> [BRIEF]:
Search through the entries for the word "imalatında" and copy every line that has it.

(Dataset entries)

============================================================

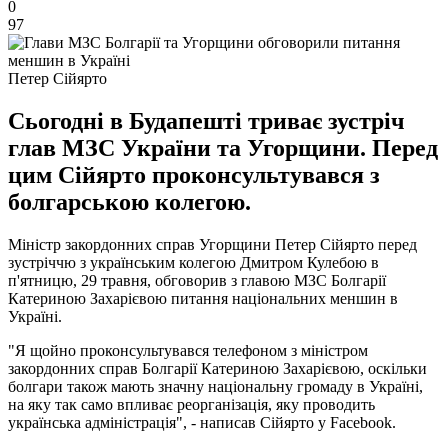
0
97
Петер Сійярто
Сьогодні в Будапешті триває зустріч
глав МЗС України та Угорщини. Перед
цим Сійярто проконсультувався з
болгарською колегою.
Міністр закордонних справ Угорщини Петер Сійярто перед
зустріччю з українським колегою Дмитром Кулебою в
п'ятницю, 29 травня, обговорив з главою МЗС Болгарії
Катериною Захарієвою питання національних меншин в
Україні.
"Я щойно проконсультувався телефоном з міністром
закордонних справ Болгарії Катериною Захарієвою, оскільки
болгари також мають значну національну громаду в Україні,
на яку так само впливає реорганізація, яку проводить
українська адміністрація", - написав Сійярто у Facebook.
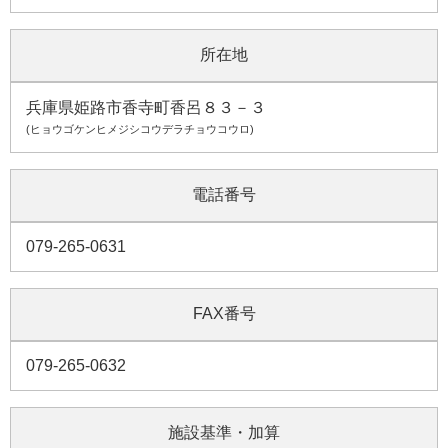
所在地
兵庫県姫路市香寺町香呂８３－３
(ヒョウゴケンヒメジシコウデラチョウコウロ)
電話番号
079-265-0631
FAX番号
079-265-0632
施設基準・加算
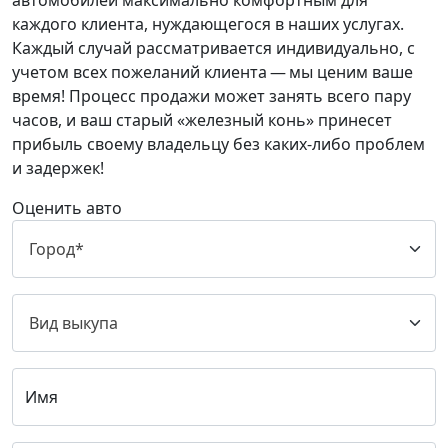
автомобилей максимально комфортным для
каждого клиента, нуждающегося в наших услугах.
Каждый случай рассматривается индивидуально, с
учетом всех пожеланий клиента — мы ценим ваше
время! Процесс продажи может занять всего пару
часов, и ваш старый «железный конь» принесет
прибыль своему владельцу без каких-либо проблем
и задержек!
Оценить авто
Имя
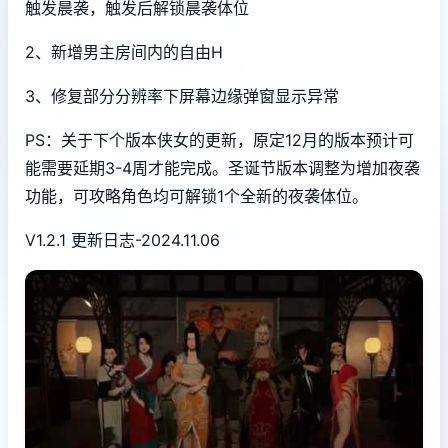
触发晨袭，触发后解锁晨袭体位
2、新增男主房间内的自由H
3、修复部分分辨率下屏幕边缘弹窗显示异常
PS：关于下个版本侠女的更新，原定12月的版本预计可
能需要延期3-4周才能完成。圣诞节版本调整为增加夜袭
功能，可攻略角色均可解锁1个全新的夜袭体位。
V1.2.1 更新日志-2024.11.06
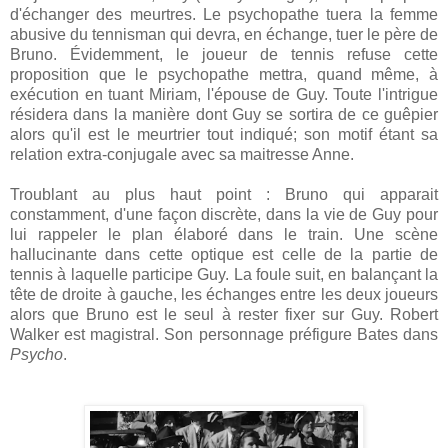
d'échanger des meurtres. Le psychopathe tuera la femme
abusive du tennisman qui devra, en échange, tuer le père de
Bruno. Évidemment, le joueur de tennis refuse cette
proposition que le psychopathe mettra, quand même, à
exécution en tuant Miriam, l'épouse de Guy.
Toute l'intrigue
résidera dans la manière dont Guy se sortira de ce guêpier
alors qu'il est le meurtrier tout indiqué; son motif étant sa
relation extra-conjugale avec sa maitresse Anne.
Troublant au plus haut point : Bruno qui apparait
constamment, d'une façon discrète, dans la vie de Guy pour
lui rappeler le plan élaboré dans le train. Une scène
hallucinante dans cette optique est celle de la partie de
tennis à laquelle participe Guy. La foule suit, en balançant la
tête de droite à gauche, les échanges entre les deux joueurs
alors que Bruno est le seul à rester fixer sur Guy. Robert
Walker est magistral. Son personnage préfigure Bates dans
Psycho
.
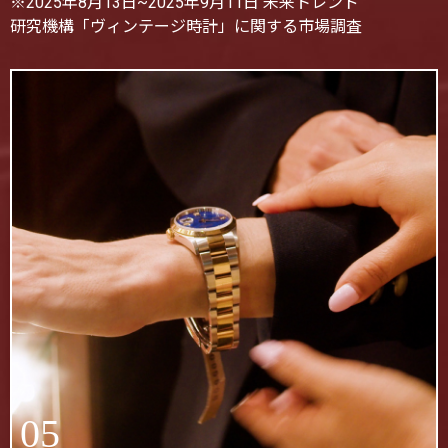
※2025年8月13日~2025年9月11日 未来トレンド
研究機構「ヴィンテージ時計」に関する市場調査
05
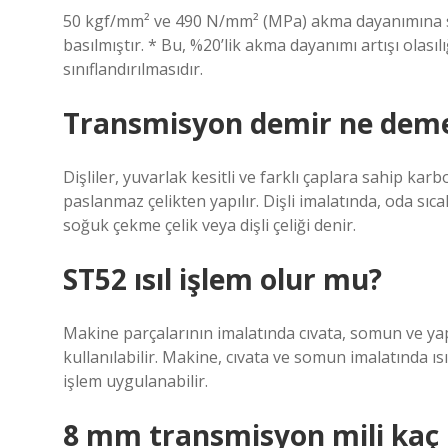
50 kgf/mm² ve ​​490 N/mm² (MPa) akma dayanımına sa
basılmıştır. * Bu, %20’lik akma dayanımı artışı olası
sınıflandırılmasıdır.
Transmisyon demir ne dem
Dişliler, yuvarlak kesitli ve farklı çaplara sahip kar
paslanmaz çelikten yapılır. Dişli imalatında, oda sıca
soğuk çekme çelik veya dişli çeliği denir.
ST52 ısıl işlem olur mu?
Makine parçalarının imalatında cıvata, somun ve yap
kullanılabilir. Makine, cıvata ve somun imalatında ıs
işlem uygulanabilir.
8 mm transmisyon mili kaç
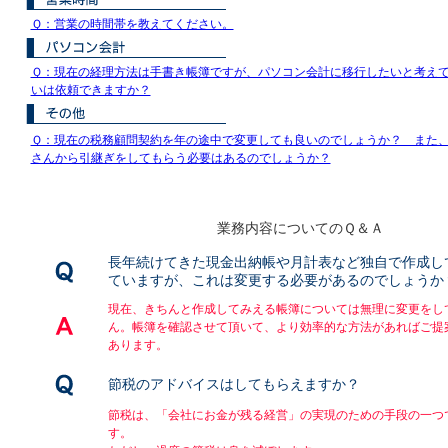
Ｑ：営業の時間帯を教えてください。
Ｑ：現在の経理方法は手書き帳簿ですが、パソコン会計に移行したいと考え
いは依頼できますか？
Ｑ：現在の税務顧問契約を年の途中で変更しても良いのでしょうか？ また
さんから引継ぎをしてもらう必要はあるのでしょうか？
業務内容についてのＱ＆Ａ
長年続けてきた現金出納帳や月計表など独自で作成し
ていますが、これは変更する必要があるのでしょうか
現在、きちんと作成してみえる帳簿については無理に変更をし
ん。帳簿を確認させて頂いて、より効率的な方法があればご提
あります。
節税のアドバイスはしてもらえますか？
節税は、「会社にお金が残る経営」の実現のための手段の一つ
す。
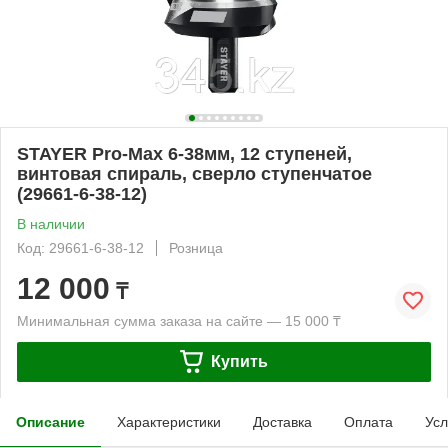
STAYER Pro-Max 6-38мм, 12 ступеней,
винтовая спираль, сверло ступенчатое
(29661-6-38-12)
В наличии
Код: 29661-6-38-12
Розница
12 000
₸
Минимальная сумма заказа на сайте — 15 000 ₸
Купить
Описание
Характеристики
Доставка
Оплата
Усл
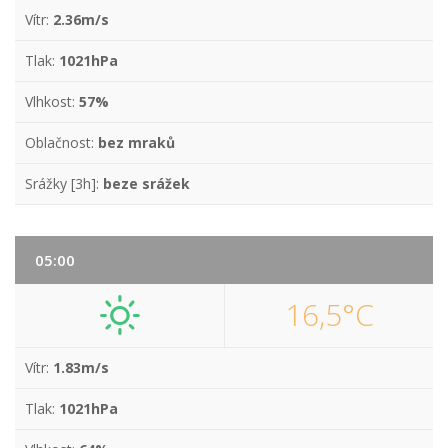
Vítr:
2.36m/s
Tlak:
1021hPa
Vlhkost:
57%
Oblačnost:
bez mraků
Srážky [3h]:
beze srážek
05:00
16,5°C
Vítr:
1.83m/s
Tlak:
1021hPa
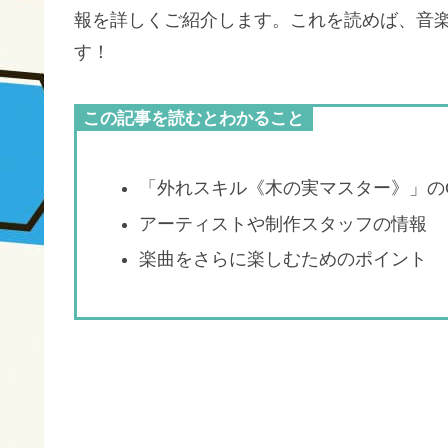
報を詳しくご紹介します。これを読めば、音
す！
この記事を読むとわかること
「外れスキル《木の実マスター》」の
アーティストや制作スタッフの情報
楽曲をさらに楽しむためのポイント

============================================================

> [SOLUTION]:
paslanmaz çelikten yapılır. Dişli imalatında, oda sıca
Makine parçalarının imalatında cıvata, somun ve yap
kullanılabilir. Makine, cıvata ve somun imalatında ıs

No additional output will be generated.